Pak Arief Rachman sendiri lebih dikenal sebagai seorang Pakar Pendidikan. Bicaranya sendiri khas seorang guru, seorang pendidik. Dia bukanlah pembicara yang gerakannya membangkitkan motivasi, karena motivasi itu sendiri lebih banyak datang dari kata-kata yang dia ucapkan dengan gaya seperti orang bercerita. Tak lupa diikuti dengan ekspresi mimiknya yang unik. Kelihatannya, ekspresi mimiknya inilah yang mungkin membuat ia banyak diundang ke berbagai acara seminar karena - walaupun sudah tua, rambutnya juga sudah banyak yang memutih - ia tidak ragu-ragu melakukan ekspresi mimik selucu apapun untuk menghidupkan materinya. Sedangkan dari segi materinya sendiri, ia banyak menggunakan ilmu psikologi pendidikan. Lengkap dengan contoh-contohnya. Sangat ilmiah saya kira. Namun karena ia banyak menggunakan contoh-contoh yang membumi, seringkali unsur kerumitan ilmiahnya ini tetap bisa dimengerti oleh audience.
Prof. Dr. Arief Rachman pernah mengatakan bahwa seorang guru itu harus memenuhi 5 kompetensi, yaitu idealisme, akademis, profesionalisme, kepribadian, dan sosial. Kelima kompetensi inilah yang harus dimiliki oleh para guru dalam menjaga Labschool agar tetap unggul.

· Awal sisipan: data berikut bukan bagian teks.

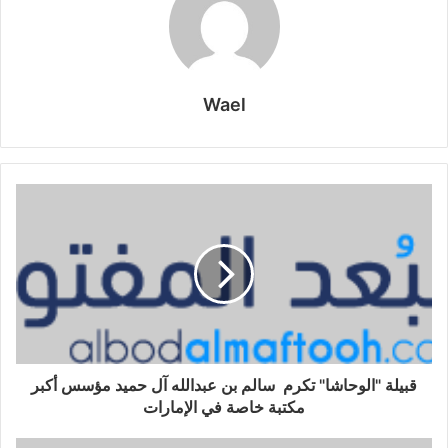
كلما يلقاك .. في ودك يذوب
يهتويك وداخله
Wael
جمر ولهب
صاحبي لو جيت له كلك عيوب
من غلاتك صار
لك عين وهدب
يعشقك وان قلت له اعقل وتوب
لامني باسمك
قبيلة "الوحاشا" تكرم سالم بن عبدالله آل حميد مؤسس أكبر
وعوّد لك وحب!
مكتبة خاصة في الإمارات
وان عذلته فيك من كثر الذنوب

Akhirnya, untuk menjaga agar Labschool tetap unggul diperlukan persatuan yang kokoh dari berbagai komponen yang ada di Labschool. Itulah yang disebut Keluarga Besar Labschool. Semua harus saling melengkapi dan bekerjasama dalam membangun Labschool ke arah yang lebih baik dari hari ini. Diperlukan suatu sistem yang utuh dan menyeluruh atau sistemik agar Labschool tetap unggul. Sistem yang dibangun harus juga mencerminkan empat kekuatan di atas yang dimiliki oleh Labschool. Kalau bukan kita yang menjaga Labschool agar tetap unggul, lalu siapa lagi?